In our daily lives, we constantly act on imperfect data, but we use our experiences to guide us. I am pretty sure that my socks will be in the sock drawer, so will go there first. But if they are in the laundry - I might have to take a corrective action, the risk is low, the actual impact is low, so I will go to the drawer first. Oh, and no, I don't consciously do the risk analysis of every small thing - that would be very counter productive. That's why we have experience! We can act without consciously managing trivial risk.

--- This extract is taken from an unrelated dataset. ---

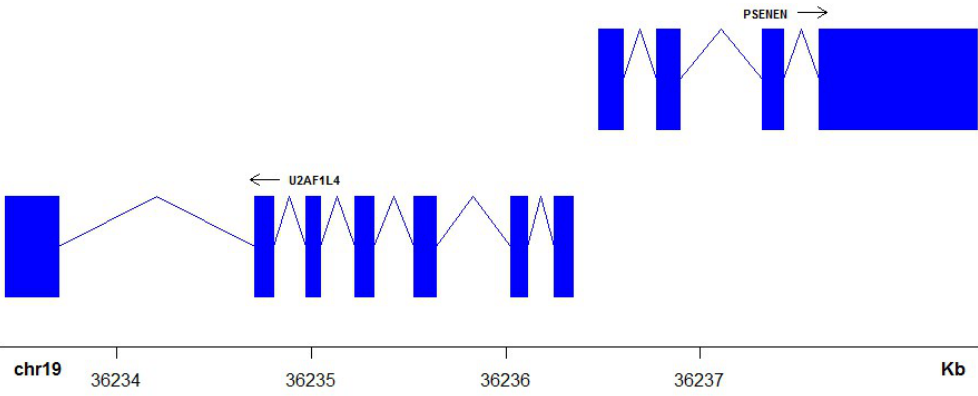
Figure 1. Bidirectional promoter arrangement of PSENEN and U2AF1L4 on chromosome 19. This gene pair has a validated bidirectional promoter that coordinates the expression of these two genes. Arrows indicate direction of transcription, blue boxes indicate exons, and physical position on chromosome 19 is shown in kilobases (Kb).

Now moving into information systems, things look a little different - but should they? We attempt to limit risk of doing the wrong things (including being gamed by clever risk expoitation) by using tight centralized control (aka databases of record, single points of truth, etc.) However, these kinds of systems are inherently fragile. They are also more unreliable than we think. The value of any piece of data  is only valid at the time we request it unless we wrap the request with explicit transaction boundaries. But then if we have to serialize access to data every time we want to use any of it, everything would gum up and come to a grinding halt. So we always use approximations

The "trick" is to realize that you are always retrieving an approximation, realize that much decision making can be relegated to a system of reference, but that when making changes you must affect the system of record. And when affecting the system of record we do need transactions! Transactions give us the "truth" at that moment. The decision to change the "truth" is however very often made on approximations. This isn't bad - it's reality. Of course we can contrive situations where we have to have "truth" just as in my example 1 above, but those cases are more rare than we imagine.

It then becomes an architectural and design principle - what source do we we use in order to make decisions? How does the system of record react when attempts are made to update it based on out of date information? That all plays into the Values and Trust axes relevant to that decision making.